All of the data below should be set down again verbatim, without any images.

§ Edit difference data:
Start of Block

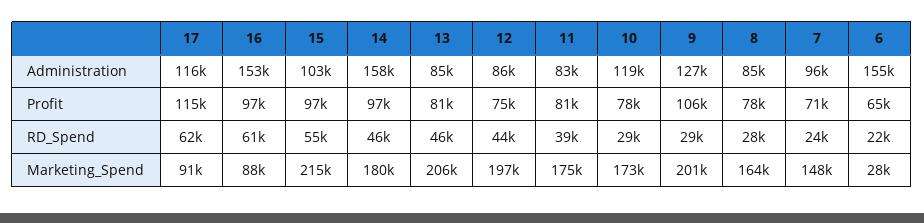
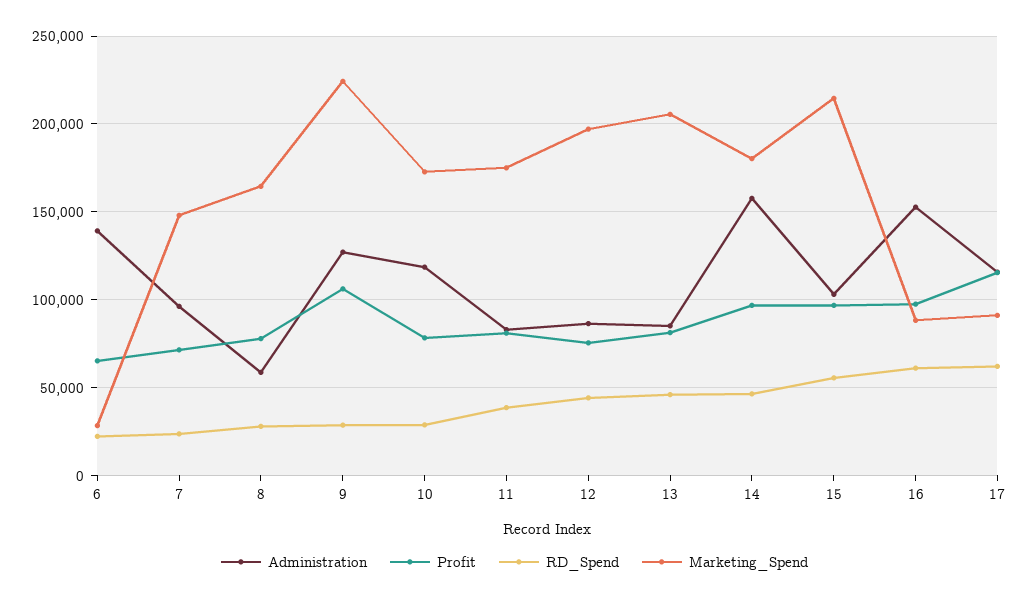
  {
    "Administration": {
      "17": 116000,
      "16": 153000,
      "15": 103000,
      "14": 158000,
      "13": 85000,
      "12": 86000,
      "11": 83000,
      "10": 119000,
      "9": 127000,
-     "8": 85000,
+     "8": 60000,
      "7": 96000,
-     "6": 155000
+     "6": 140000
    },
    "Profit": {
      "17": 115000,
      "16": 97000,
      "15": 97000,
      "14": 97000,
      "13": 81000,
      "12": 75000,
      "11": 81000,
      "10": 78000,
      "9": 106000,
      "8": 78000,
      "7": 71000,
      "6": 65000
    },
    "RD_Spend": {
      "17": 62000,
      "16": 61000,
      "15": 55000,
      "14": 46000,
      "13": 46000,
      "12": 44000,
      "11": 39000,
      "10": 29000,
      "9": 29000,
      "8": 28000,
      "7": 24000,
      "6": 22000
    },
    "Marketing_Spend": {
      "17": 91000,
      "16": 88000,
      "15": 215000,
      "14": 180000,
      "13": 206000,
      "12": 197000,
      "11": 175000,
      "10": 173000,
-     "9": 201000,
+     "9": 225000,
      "8": 164000,
      "7": 148000,
      "6": 28000
    }
  }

End of Block

§ Result of this task:
  {
    "Administration": {
      "17": 116000,
      "16": 153000,
      "15": 103000,
      "14": 158000,
      "13": 85000,
      "12": 86000,
      "11": 83000,
      "10": 119000,
      "9": 127000,
-     "8": 85000,
+     "8": 60000,
      "7": 96000,
-     "6": 155000
+     "6": 140000
    },
    "Profit": {
      "17": 115000,
      "16": 97000,
      "15": 97000,
      "14": 97000,
      "13": 81000,
      "12": 75000,
      "11": 81000,
      "10": 78000,
      "9": 106000,
      "8": 78000,
      "7": 71000,
      "6": 65000
    },
    "RD_Spend": {
      "17": 62000,
      "16": 61000,
      "15": 55000,
      "14": 46000,
      "13": 46000,
      "12": 44000,
      "11": 39000,
      "10": 29000,
      "9": 29000,
      "8": 28000,
      "7": 24000,
      "6": 22000
    },
    "Marketing_Spend": {
      "17": 91000,
      "16": 88000,
      "15": 215000,
      "14": 180000,
      "13": 206000,
      "12": 197000,
      "11": 175000,
      "10": 173000,
-     "9": 201000,
+     "9": 225000,
      "8": 164000,
      "7": 148000,
      "6": 28000
    }
  }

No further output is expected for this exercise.